Request
Reproduce the listing below exactly, minus its pictures.

Dataset extract
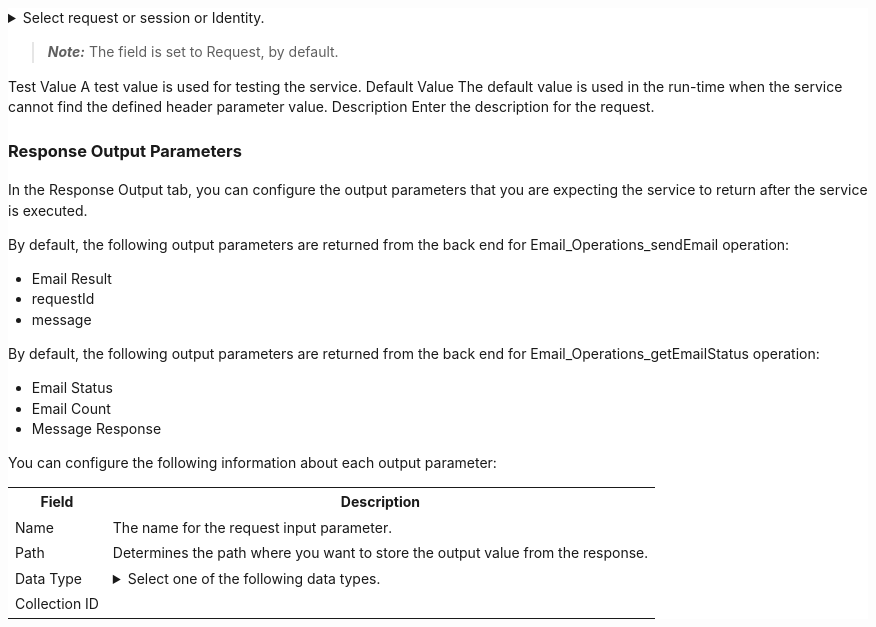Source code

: <details close="" markdown="block"><summary>Select request or session or Identity.</summary></details>    
<blockquote>
<em><b>Note:</b></em> The field is set to Request, by default.
</blockquote>      
</td>
</tr>
<tr>
<td>Test Value</td>
<td>A test value is used for testing the service.</td>
</tr>
<tr>
<td>Default Value</td>
<td>The default value is used in the run-time when the service cannot find the defined header parameter value.</td>
</tr>    
<tr>
<td>Description</td>
<td>Enter the description for the request.</td>
</tr>
</table>

### Response Output Parameters

In the Response Output tab, you can configure the output parameters that you are expecting the service to return after the service is executed.

By default, the following output parameters are returned from the back end for Email_Operations_sendEmail operation:

- Email Result
- requestId
- message

By default, the following output parameters are returned from the back end for Email_Operations_getEmailStatus operation:

- Email Status
- Email Count
- Message Response

You can configure the following information about each output parameter:

<table>
<tr>
<th>Field</th>
<th>Description</th>
</tr>
<tr>
<td>Name</td>
<td>The name for the request input parameter.</td>
</tr>  
<tr>
<td>Path</td>
<td>Determines the path where you want to store the output value from the response.</td>
</tr>
<tr>
<td>Data Type</td>
<td>
<details close="" markdown="block"><summary>Select one of the following data types.</summary></details>       
</td>
</tr>
<tr>
<td>Collection ID</td>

Solution to the exercise
Source code

: <details close="" markdown="block"><summary>Select request or session or Identity.</summary></details>    
<blockquote>
<em><b>Note:</b></em> The field is set to Request, by default.
</blockquote>      
</td>
</tr>
<tr>
<td>Test Value</td>
<td>A test value is used for testing the service.</td>
</tr>
<tr>
<td>Default Value</td>
<td>The default value is used in the run-time when the service cannot find the defined header parameter value.</td>
</tr>    
<tr>
<td>Description</td>
<td>Enter the description for the request.</td>
</tr>
</table>

### Response Output Parameters

In the Response Output tab, you can configure the output parameters that you are expecting the service to return after the service is executed.

By default, the following output parameters are returned from the back end for Email_Operations_sendEmail operation:

- Email Result
- requestId
- message

By default, the following output parameters are returned from the back end for Email_Operations_getEmailStatus operation:

- Email Status
- Email Count
- Message Response

You can configure the following information about each output parameter:

<table>
<tr>
<th>Field</th>
<th>Description</th>
</tr>
<tr>
<td>Name</td>
<td>The name for the request input parameter.</td>
</tr>  
<tr>
<td>Path</td>
<td>Determines the path where you want to store the output value from the response.</td>
</tr>
<tr>
<td>Data Type</td>
<td>
<details close="" markdown="block"><summary>Select one of the following data types.</summary></details>       
</td>
</tr>
<tr>
<td>Collection ID</td>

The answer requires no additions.